───── EXCERPTED RECORDS ─────

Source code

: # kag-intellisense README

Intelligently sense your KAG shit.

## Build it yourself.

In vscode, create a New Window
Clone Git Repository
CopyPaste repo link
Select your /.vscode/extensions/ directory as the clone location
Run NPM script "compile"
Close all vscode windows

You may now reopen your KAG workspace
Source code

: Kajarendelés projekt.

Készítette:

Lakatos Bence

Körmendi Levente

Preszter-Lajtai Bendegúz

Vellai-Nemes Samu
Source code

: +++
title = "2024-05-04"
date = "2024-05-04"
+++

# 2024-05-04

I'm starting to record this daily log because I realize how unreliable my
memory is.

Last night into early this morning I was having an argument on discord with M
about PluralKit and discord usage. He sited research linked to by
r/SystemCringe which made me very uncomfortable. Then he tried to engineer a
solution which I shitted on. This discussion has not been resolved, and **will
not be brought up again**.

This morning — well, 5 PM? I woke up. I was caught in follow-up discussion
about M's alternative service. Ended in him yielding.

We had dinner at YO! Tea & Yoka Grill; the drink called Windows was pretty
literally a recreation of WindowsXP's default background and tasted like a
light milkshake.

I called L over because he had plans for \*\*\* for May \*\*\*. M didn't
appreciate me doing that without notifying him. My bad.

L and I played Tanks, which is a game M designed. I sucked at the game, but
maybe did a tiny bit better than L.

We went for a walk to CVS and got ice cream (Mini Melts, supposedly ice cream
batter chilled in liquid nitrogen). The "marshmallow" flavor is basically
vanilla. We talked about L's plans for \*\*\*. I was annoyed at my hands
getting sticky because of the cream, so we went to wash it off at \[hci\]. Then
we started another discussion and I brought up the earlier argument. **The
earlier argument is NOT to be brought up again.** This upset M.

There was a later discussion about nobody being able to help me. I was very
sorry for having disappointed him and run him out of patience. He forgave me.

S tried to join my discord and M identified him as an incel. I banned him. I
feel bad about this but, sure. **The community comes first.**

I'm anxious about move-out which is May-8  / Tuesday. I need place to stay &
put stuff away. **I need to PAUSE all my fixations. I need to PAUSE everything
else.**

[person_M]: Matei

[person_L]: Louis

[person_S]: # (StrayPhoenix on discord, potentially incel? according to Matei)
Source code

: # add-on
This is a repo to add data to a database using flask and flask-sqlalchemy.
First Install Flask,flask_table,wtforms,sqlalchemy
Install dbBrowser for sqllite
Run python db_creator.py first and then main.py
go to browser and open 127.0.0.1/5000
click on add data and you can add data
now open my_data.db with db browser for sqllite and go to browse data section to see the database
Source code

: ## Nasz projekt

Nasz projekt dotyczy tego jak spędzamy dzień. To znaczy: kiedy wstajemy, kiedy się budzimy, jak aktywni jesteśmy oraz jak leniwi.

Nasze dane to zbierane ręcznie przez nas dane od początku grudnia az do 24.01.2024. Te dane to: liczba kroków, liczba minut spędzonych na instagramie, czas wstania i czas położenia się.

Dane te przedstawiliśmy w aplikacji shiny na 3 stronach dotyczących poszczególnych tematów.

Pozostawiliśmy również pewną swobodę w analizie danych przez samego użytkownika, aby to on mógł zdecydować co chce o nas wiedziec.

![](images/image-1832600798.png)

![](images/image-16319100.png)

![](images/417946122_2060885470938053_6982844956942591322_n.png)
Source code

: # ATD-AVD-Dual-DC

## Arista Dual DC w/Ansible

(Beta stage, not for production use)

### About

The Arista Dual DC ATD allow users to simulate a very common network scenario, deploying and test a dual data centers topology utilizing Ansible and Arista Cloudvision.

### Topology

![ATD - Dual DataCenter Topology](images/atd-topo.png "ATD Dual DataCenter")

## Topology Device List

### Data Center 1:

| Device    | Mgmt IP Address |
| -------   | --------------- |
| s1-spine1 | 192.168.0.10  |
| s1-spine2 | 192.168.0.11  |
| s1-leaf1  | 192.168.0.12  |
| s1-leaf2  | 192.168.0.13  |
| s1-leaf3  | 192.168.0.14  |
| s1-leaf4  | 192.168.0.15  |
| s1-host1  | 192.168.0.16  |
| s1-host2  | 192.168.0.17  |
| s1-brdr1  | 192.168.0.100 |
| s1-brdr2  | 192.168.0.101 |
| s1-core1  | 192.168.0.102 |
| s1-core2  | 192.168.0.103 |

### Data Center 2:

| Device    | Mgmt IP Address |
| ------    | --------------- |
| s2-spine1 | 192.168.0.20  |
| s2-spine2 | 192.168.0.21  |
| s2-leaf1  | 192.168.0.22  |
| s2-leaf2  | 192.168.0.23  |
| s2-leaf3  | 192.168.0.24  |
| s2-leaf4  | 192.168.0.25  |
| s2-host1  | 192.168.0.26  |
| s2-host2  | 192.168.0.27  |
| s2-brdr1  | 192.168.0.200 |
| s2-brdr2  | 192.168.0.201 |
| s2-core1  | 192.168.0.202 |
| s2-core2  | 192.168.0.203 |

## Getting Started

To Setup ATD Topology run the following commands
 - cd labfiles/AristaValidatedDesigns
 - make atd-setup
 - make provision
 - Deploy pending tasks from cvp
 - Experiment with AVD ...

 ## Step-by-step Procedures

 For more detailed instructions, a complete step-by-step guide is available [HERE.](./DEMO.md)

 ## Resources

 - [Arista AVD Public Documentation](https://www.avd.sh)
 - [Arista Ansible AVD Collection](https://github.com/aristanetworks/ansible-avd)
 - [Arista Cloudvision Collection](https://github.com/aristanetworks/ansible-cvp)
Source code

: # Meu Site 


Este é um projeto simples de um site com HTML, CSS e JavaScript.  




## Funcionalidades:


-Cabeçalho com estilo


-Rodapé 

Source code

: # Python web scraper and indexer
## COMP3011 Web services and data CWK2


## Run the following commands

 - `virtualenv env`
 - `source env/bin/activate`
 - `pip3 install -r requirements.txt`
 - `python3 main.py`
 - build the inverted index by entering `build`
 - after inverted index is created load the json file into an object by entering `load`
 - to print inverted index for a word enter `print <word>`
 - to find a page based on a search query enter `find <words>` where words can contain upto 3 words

─────

● **GOAL OF THE EXERCISE**:
Restate the entire listing verbatim.

● **RESPONSE FOR THIS EXERCISE**:
Source code

: # kag-intellisense README

Intelligently sense your KAG shit.

## Build it yourself.

In vscode, create a New Window
Clone Git Repository
CopyPaste repo link
Select your /.vscode/extensions/ directory as the clone location
Run NPM script "compile"
Close all vscode windows

You may now reopen your KAG workspace
Source code

: Kajarendelés projekt.

Készítette:

Lakatos Bence

Körmendi Levente

Preszter-Lajtai Bendegúz

Vellai-Nemes Samu
Source code

: +++
title = "2024-05-04"
date = "2024-05-04"
+++

# 2024-05-04

I'm starting to record this daily log because I realize how unreliable my
memory is.

Last night into early this morning I was having an argument on discord with M
about PluralKit and discord usage. He sited research linked to by
r/SystemCringe which made me very uncomfortable. Then he tried to engineer a
solution which I shitted on. This discussion has not been resolved, and **will
not be brought up again**.

This morning — well, 5 PM? I woke up. I was caught in follow-up discussion
about M's alternative service. Ended in him yielding.

We had dinner at YO! Tea & Yoka Grill; the drink called Windows was pretty
literally a recreation of WindowsXP's default background and tasted like a
light milkshake.

I called L over because he had plans for \*\*\* for May \*\*\*. M didn't
appreciate me doing that without notifying him. My bad.

L and I played Tanks, which is a game M designed. I sucked at the game, but
maybe did a tiny bit better than L.

We went for a walk to CVS and got ice cream (Mini Melts, supposedly ice cream
batter chilled in liquid nitrogen). The "marshmallow" flavor is basically
vanilla. We talked about L's plans for \*\*\*. I was annoyed at my hands
getting sticky because of the cream, so we went to wash it off at \[hci\]. Then
we started another discussion and I brought up the earlier argument. **The
earlier argument is NOT to be brought up again.** This upset M.

There was a later discussion about nobody being able to help me. I was very
sorry for having disappointed him and run him out of patience. He forgave me.

S tried to join my discord and M identified him as an incel. I banned him. I
feel bad about this but, sure. **The community comes first.**

I'm anxious about move-out which is May-8  / Tuesday. I need place to stay &
put stuff away. **I need to PAUSE all my fixations. I need to PAUSE everything
else.**

[person_M]: Matei

[person_L]: Louis

[person_S]: # (StrayPhoenix on discord, potentially incel? according to Matei)
Source code

: # add-on
This is a repo to add data to a database using flask and flask-sqlalchemy.
First Install Flask,flask_table,wtforms,sqlalchemy
Install dbBrowser for sqllite
Run python db_creator.py first and then main.py
go to browser and open 127.0.0.1/5000
click on add data and you can add data
now open my_data.db with db browser for sqllite and go to browse data section to see the database
Source code

: ## Nasz projekt

Nasz projekt dotyczy tego jak spędzamy dzień. To znaczy: kiedy wstajemy, kiedy się budzimy, jak aktywni jesteśmy oraz jak leniwi.

Nasze dane to zbierane ręcznie przez nas dane od początku grudnia az do 24.01.2024. Te dane to: liczba kroków, liczba minut spędzonych na instagramie, czas wstania i czas położenia się.

Dane te przedstawiliśmy w aplikacji shiny na 3 stronach dotyczących poszczególnych tematów.

Pozostawiliśmy również pewną swobodę w analizie danych przez samego użytkownika, aby to on mógł zdecydować co chce o nas wiedziec.

![](images/image-1832600798.png)

![](images/image-16319100.png)

![](images/417946122_2060885470938053_6982844956942591322_n.png)
Source code

: # ATD-AVD-Dual-DC

## Arista Dual DC w/Ansible

(Beta stage, not for production use)

### About

The Arista Dual DC ATD allow users to simulate a very common network scenario, deploying and test a dual data centers topology utilizing Ansible and Arista Cloudvision.

### Topology

![ATD - Dual DataCenter Topology](images/atd-topo.png "ATD Dual DataCenter")

## Topology Device List

### Data Center 1:

| Device    | Mgmt IP Address |
| -------   | --------------- |
| s1-spine1 | 192.168.0.10  |
| s1-spine2 | 192.168.0.11  |
| s1-leaf1  | 192.168.0.12  |
| s1-leaf2  | 192.168.0.13  |
| s1-leaf3  | 192.168.0.14  |
| s1-leaf4  | 192.168.0.15  |
| s1-host1  | 192.168.0.16  |
| s1-host2  | 192.168.0.17  |
| s1-brdr1  | 192.168.0.100 |
| s1-brdr2  | 192.168.0.101 |
| s1-core1  | 192.168.0.102 |
| s1-core2  | 192.168.0.103 |

### Data Center 2:

| Device    | Mgmt IP Address |
| ------    | --------------- |
| s2-spine1 | 192.168.0.20  |
| s2-spine2 | 192.168.0.21  |
| s2-leaf1  | 192.168.0.22  |
| s2-leaf2  | 192.168.0.23  |
| s2-leaf3  | 192.168.0.24  |
| s2-leaf4  | 192.168.0.25  |
| s2-host1  | 192.168.0.26  |
| s2-host2  | 192.168.0.27  |
| s2-brdr1  | 192.168.0.200 |
| s2-brdr2  | 192.168.0.201 |
| s2-core1  | 192.168.0.202 |
| s2-core2  | 192.168.0.203 |

## Getting Started

To Setup ATD Topology run the following commands
 - cd labfiles/AristaValidatedDesigns
 - make atd-setup
 - make provision
 - Deploy pending tasks from cvp
 - Experiment with AVD ...

 ## Step-by-step Procedures

 For more detailed instructions, a complete step-by-step guide is available [HERE.](./DEMO.md)

 ## Resources

 - [Arista AVD Public Documentation](https://www.avd.sh)
 - [Arista Ansible AVD Collection](https://github.com/aristanetworks/ansible-avd)
 - [Arista Cloudvision Collection](https://github.com/aristanetworks/ansible-cvp)
Source code

: # Meu Site 


Este é um projeto simples de um site com HTML, CSS e JavaScript.  




## Funcionalidades:


-Cabeçalho com estilo


-Rodapé 

Source code

: # Python web scraper and indexer
## COMP3011 Web services and data CWK2


## Run the following commands

 - `virtualenv env`
 - `source env/bin/activate`
 - `pip3 install -r requirements.txt`
 - `python3 main.py`
 - build the inverted index by entering `build`
 - after inverted index is created load the json file into an object by entering `load`
 - to print inverted index for a word enter `print <word>`
 - to find a page based on a search query enter `find <words>` where words can contain upto 3 words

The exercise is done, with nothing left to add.